Insights on dietary habits would be super useful here! What we consume is an incredibly important consideration when we start a wellness journey. Especially since you mentioned being stressed and depressed; what we eat truly matters to every aspect of our health, including our mental health!

Research has found that there is a link between what one eats and our risk of depression. This analysis from Psychiatry Research concluded that:

"A dietary pattern characterized by a high intakes of fruit, vegetables, whole grain, fish, olive oil, low-fat dairy and antioxidants and low intakes of animal foods was apparently associated with a decreased risk of depression. A dietary pattern characterized by a high consumption of red and/or processed meat, refined grains, sweets, high-fat dairy products, butter, potatoes and high-fat gravy, and low intakes of fruits and vegetables is associated with an increased risk of depression."

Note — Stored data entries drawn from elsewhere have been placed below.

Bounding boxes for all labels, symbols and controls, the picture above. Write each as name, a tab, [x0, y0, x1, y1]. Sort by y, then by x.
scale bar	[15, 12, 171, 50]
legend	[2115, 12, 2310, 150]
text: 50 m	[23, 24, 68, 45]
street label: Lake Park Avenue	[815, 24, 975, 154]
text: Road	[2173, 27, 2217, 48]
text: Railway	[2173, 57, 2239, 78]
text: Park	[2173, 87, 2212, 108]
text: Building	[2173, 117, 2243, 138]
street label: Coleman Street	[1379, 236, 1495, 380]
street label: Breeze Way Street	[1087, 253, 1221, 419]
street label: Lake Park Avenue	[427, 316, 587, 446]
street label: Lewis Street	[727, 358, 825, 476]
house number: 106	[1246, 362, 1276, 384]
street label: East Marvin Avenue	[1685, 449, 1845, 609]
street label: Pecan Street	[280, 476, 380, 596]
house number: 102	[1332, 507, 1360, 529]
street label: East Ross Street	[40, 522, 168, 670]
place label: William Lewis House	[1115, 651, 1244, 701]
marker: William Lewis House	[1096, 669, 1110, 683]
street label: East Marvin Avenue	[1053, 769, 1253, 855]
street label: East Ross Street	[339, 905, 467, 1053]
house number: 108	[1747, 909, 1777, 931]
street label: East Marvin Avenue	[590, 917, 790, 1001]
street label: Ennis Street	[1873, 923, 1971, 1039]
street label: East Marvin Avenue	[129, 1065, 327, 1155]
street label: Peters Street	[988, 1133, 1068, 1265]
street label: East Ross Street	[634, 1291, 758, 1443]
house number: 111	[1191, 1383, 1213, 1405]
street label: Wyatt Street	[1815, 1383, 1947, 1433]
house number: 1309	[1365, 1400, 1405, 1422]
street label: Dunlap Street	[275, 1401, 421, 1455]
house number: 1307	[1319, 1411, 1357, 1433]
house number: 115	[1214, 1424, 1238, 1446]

In addition to the above, the discomfort you're feeling about your midsection/abdomen, may also be a nutritional component. Exercising regularly is a piece of losing belly fat, but eating a healthy diet packed with lean protein, vegetables, fruit and legumes are key lifestyle changes that contribute to thinner midsections.

Check out Healthline's article that identifies 6 Simple Ways to Lose Belly Fat, Based on Science

The TL;DR Consider your nutrition. Clean it up and focus on clean, whole, single-ingredient foods. Lean protein and healthy fats will help you fuel your exercise goals. Gains in the gym ultimately will not be attainable if your diet and your mindset are not aligned.